C、C++などから始まり、その後もC#、Java、Pythonなど、必要に応じてさまざまな技術を学んできました。
自分が書いたプログラムによって実際の製品が動く。
そして、その製品が世の中に出ていく。
ものづくりが好きだった私にとって、とても楽しい仕事でした。
「このままでいいのか?」と考えた
エンジニアとして経験を積むことはできました。
しかし、働き続けるうちに一つの疑問が生まれました。
「この働き方を、40代、50代になっても続けていくのだろうか?」
当時の私が置かれていた環境では、技術者として手を動かす経験は積めても、自分がやってみたいと思うようになったチームビルドやマネジメントの経験を積むことは難しいと感じていました。
そこで、転職を決めました。
新卒のときには入ることのできなかったメーカーに、今度は約10年間積み重ねた技術と経験を持って挑戦しました。

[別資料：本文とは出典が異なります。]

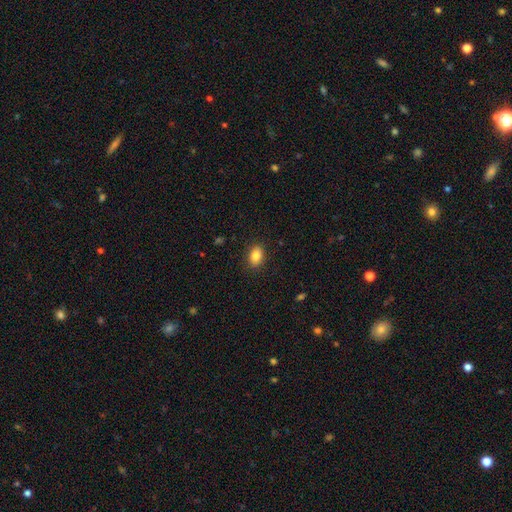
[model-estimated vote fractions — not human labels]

そして、エンジニアとしての経験を評価してもらい、メーカーへ転職することができました。
転職後は、
「チームビルドやマネジメントに挑戦する」
と自分で決め、周囲にも宣言しました。
最初から明確なキャリアプランを持っていたわけではありません。
その時々で、
「このままでいいのか?」
と考え、自分なりに次の方向を決め、行動してきただけです。
振り返れば、その一つひとつの選択が現在につながっています。
技術より人を見ろ
私は、もともとコミュニケーション能力が高い人間ではありません。
本音を言えば、一人で黙々とプログラムを書き、それを動かして楽しんでいたいタイプのエンジニアです。
しかし、仕事としてものづくりをするようになり、一人では良い製品を作れないことを何度も思い知らされました。

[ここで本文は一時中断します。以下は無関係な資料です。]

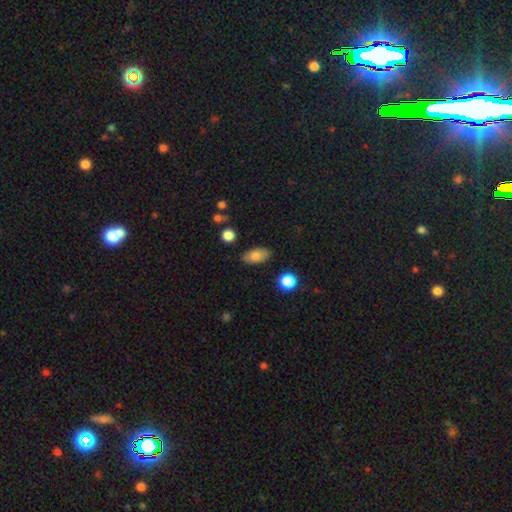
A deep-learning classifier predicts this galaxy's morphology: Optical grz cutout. It shows a smooth galaxy with no disk features (78%) that is in between round and cigar-shaped (90%). Merging: none (83%).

コミュニケーション不足から認識がずれ、不具合を出したことがあります。
自分を過信して、十分に周囲の意見を聞かなかったこともあります。
市場に出た製品で不具合が発生し、
「あのとき、もっと人に意見を求めていれば・・・」
と後悔したこともあります。
品質を高めるためには、自分一人の知識だけでは足りません。
多くの人にレビューをお願いし、自分にはない経験や視点を借りる。
苦手な人と話さなければならないこともあります。
正直、面倒だと思うこともあります。
それでも、人の意見が入ることで視点が増え、視野が広がり、より良いものを作ることができます。
技術力はもちろん大切です。
しかし、どれほど技術力が高くても、人との関係を構築し、互いの力を借りることができなければ、大きな成果を出すことは難しい。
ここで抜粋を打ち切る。